Pouvez-vous nous en parler ?
K. R. : Il y a un programme chez Disney que nous appelons « Spark » (« L’étincelle »), où chacun peut proposer un projet. On vous donne un mois pour développer ce que vous souhaitez. La seule contrainte est de ne pas être engagé sur une autre production pendant ce temps-là. Patrick a donc engagé Jeff et quelques autres animateurs sur son projet, « Pet ».
P. O. : C’est un exercice pour faire la bande-annonce d’un faux film qui n’existera jamais. C’est donc surtout une recherche visuelle, plus encore qu’un film. C’est ainsi que j’ai rencontré Jeff. Nous sommes devenus très proches et c’est rare dans une structure aussi grande, avec près de 700 personnes. On s’est dit qu’on pourrait se passer du reste d’une équipe classique pour un moment. En travaillant au même endroit, on s’est rendu compte qu’on tentait de « détruire » un peu les outils qu’on avait. On luttait contre l’image numérique tout en l’utilisant pour en faire ce qu’on voulait.

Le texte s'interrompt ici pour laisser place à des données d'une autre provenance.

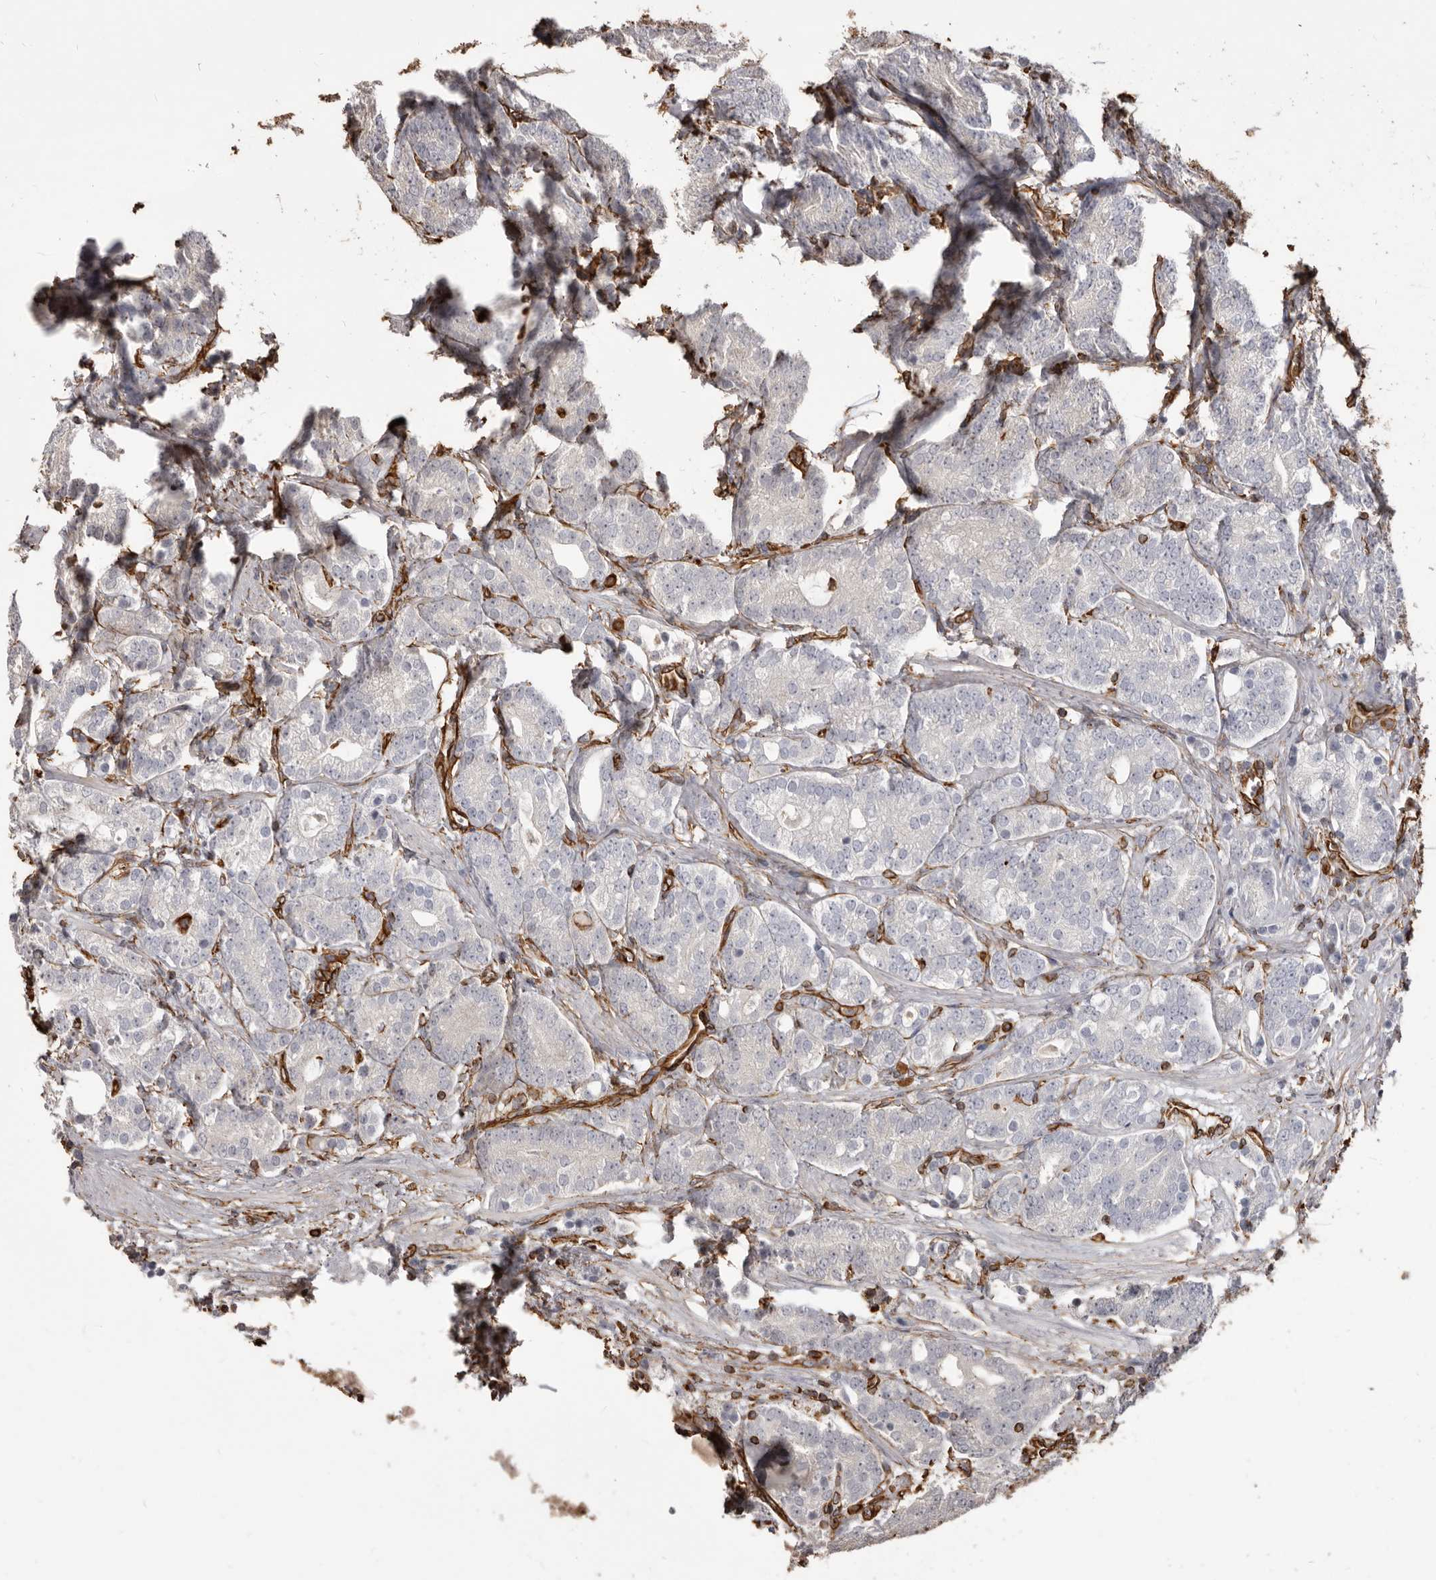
{"staining": {"intensity": "negative", "quantity": "none", "location": "none"}, "tissue": "prostate cancer", "cell_type": "Tumor cells", "image_type": "cancer", "snomed": [{"axis": "morphology", "description": "Adenocarcinoma, High grade"}, {"axis": "topography", "description": "Prostate"}], "caption": "This micrograph is of prostate cancer stained with IHC to label a protein in brown with the nuclei are counter-stained blue. There is no positivity in tumor cells. (Brightfield microscopy of DAB (3,3'-diaminobenzidine) IHC at high magnification).", "gene": "MTURN", "patient": {"sex": "male", "age": 57}}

Le film qui résulte de « Spark » reste-t-il au sein de Disney ? Vous ne faites jamais de partenariats avec d’autres studios lors de ces programmes ?
P. O. : Le film reste effectivement en interne chez Disney. Le programme est destiné aux artistes maison, il leur permet de travailler leurs idées qu’ils doivent apprendre à pitcher. Cela ne concerne pas seulement les artistes. Une telle production implique également des techniciens. C’est en fait une belle opportunité de se rencontrer pour tous ceux qui travaillent dans le studio et c’est vraiment une belle idée.
Qu’avez-vous conservé de l’exercice « Pets » et du programme « Spark » que vous avez aimé retravailler sur « Feast » ?
J. T. : Il y a beaucoup d’éléments notamment graphiques. Il y a aussi cette idée d’utiliser les outils informatiques pour d’autres buts que ce pour quoi ils ont été conçus. Patrick voulait vraiment mettre le développement graphique original de son histoire en avant et on a tenté de rester fidèle à ce principe. D’autres films le font, mais ici, le développement graphique devient l’inspiration première du film, ce qui est assez rare. C’est une idée qui vient de « Pets ».
P. O. : On a aussi utilisé des idées issues de la mode et du type de photographie moderne qu’elle produit. On a fait venir un photographe spécialisé en publicité alimentaire qui nous a expliqué quelle lumière rendait la nourriture appétissante. La principale idée graphique que je souhaitais utiliser est que la lumière sculpte les objets mais influence aussi les sentiments liés à ces objets.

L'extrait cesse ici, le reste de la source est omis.